L’aperçu grossièrement exagéré de ses torts lui montrait, grossièrement outrées, les rancœurs de sa maîtresse. Celle-ci, cependant, bouleversée : « Mais quel enfant, répétait-elle. Mais ne voilà t’y pas un bébé ? A-t-on idée de pleurer comme ça !… Bien sûr oui, je te pardonne, gros bête ! », il demeurait inconsolable, avec de furieux hochements de tête qui persistaient à dire : « Non ! » et niaient le pardon des injures, malgré la loi et les prophètes.

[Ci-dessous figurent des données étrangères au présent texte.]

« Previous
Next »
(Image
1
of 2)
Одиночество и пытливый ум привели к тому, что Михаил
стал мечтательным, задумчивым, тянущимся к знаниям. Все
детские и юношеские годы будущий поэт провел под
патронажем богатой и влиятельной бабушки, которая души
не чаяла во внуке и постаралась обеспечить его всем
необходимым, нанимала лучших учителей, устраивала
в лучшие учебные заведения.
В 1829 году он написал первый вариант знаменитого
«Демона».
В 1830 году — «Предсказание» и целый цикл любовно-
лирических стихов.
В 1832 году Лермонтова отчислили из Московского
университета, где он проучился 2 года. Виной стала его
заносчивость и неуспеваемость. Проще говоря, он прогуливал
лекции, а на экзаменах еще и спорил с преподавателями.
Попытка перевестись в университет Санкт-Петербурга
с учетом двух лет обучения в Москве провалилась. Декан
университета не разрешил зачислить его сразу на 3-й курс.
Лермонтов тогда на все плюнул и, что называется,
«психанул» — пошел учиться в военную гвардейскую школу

Un moment vint où Marthe Hamiet dut lui conseiller doucement :

— Mouche ton nez, mon petit Robert.

Il voulut bien moucher son nez, n’étant entêté que dans le remords ; mais, cette opération accomplie, il eut le soupir pesant et grave du bœuf qu’a atteint le coup de masse.

— Oh !…

C’était la jalousie, la fâcheuse jalousie, qui sournoisement venait jeter de l’huile sur le feu et mettre son grain de sel dans la conversation.

— Toi à un autre, s’exclama-t-il. Tu seras à un autre, ce soir !…

— Mais non ! répondit pour la forme Marthe, très embarrassée.